Un acto heroico es ininteligible para quienes han nacido con un espíritu ruin. Es incomprensible para quienes no ven nunca más allá de su propio provecho. Un héroe de carne y hueso es un enigma de siete sellos para quien vive sumergido en lo cotidiano. Un acto heroico es perfectamente "inútil". Un acto heroico es siempre "en vano". Las explicaciones que se le encuentran después son siempre fortuitas y, a veces, hasta forzadas. Entenderlo no es una cuestión de raciocinio. Es una cuestión de resonancia. Ante un acto heroico vibran solamente quienes - sea en la medida en que fuere -tienen el heroísmo en la sangre. Los demás quedan afuera. Como convidados de piedra. Vociferando peroratas acerca de la "insensatez", la "locura" y hasta la "irresponsabilidad" de quienes se arriesgan y se atreven.
El heroísmo es música para músicos; poesía para poetas; mística para místicos. Los que han apagado la chispa divina de lo heroico en sus corazones se vuelven sordos e insensibles para apreciarlo.

■ ■ ■ ■

▸ **Objetivo**
Según el texto sobre el heroísmo, ¿de qué es cuestión entender un acto heroico?

▸ **Datos disponibles**
■ ■ ■ ■

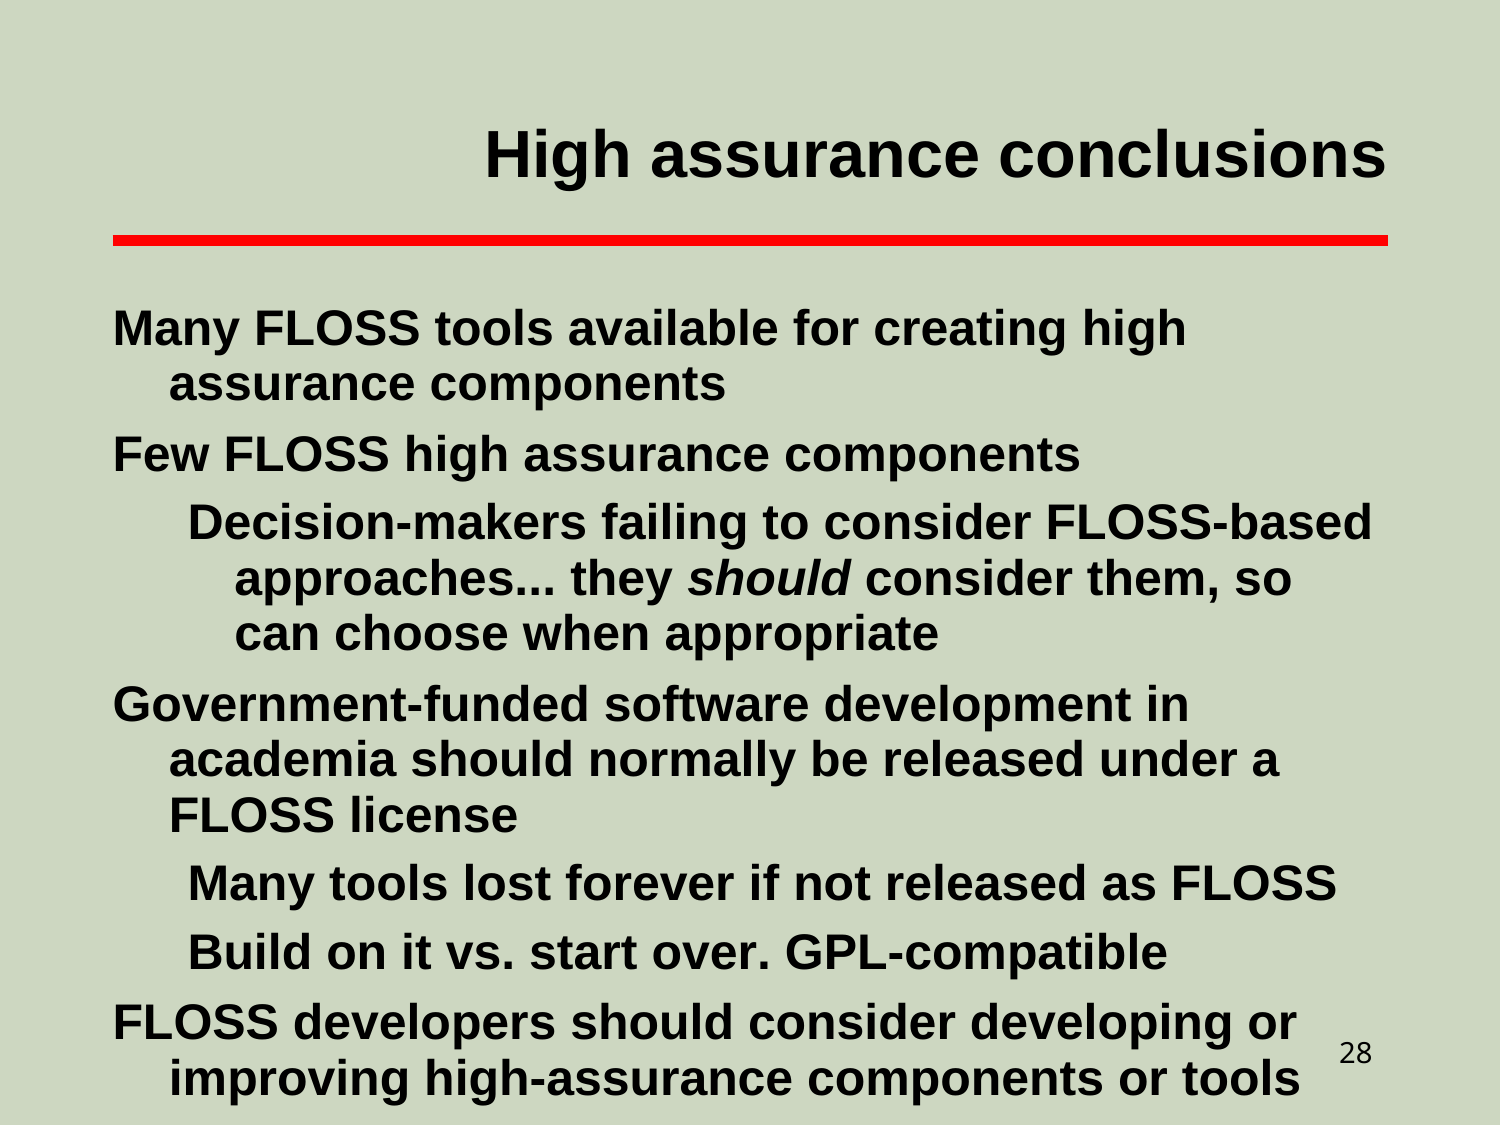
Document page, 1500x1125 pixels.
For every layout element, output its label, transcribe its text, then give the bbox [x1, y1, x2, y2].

■ ■ ■ ■

▸ **Respuesta escrita**
Es una cuestión de resonancia, no de raciocinio.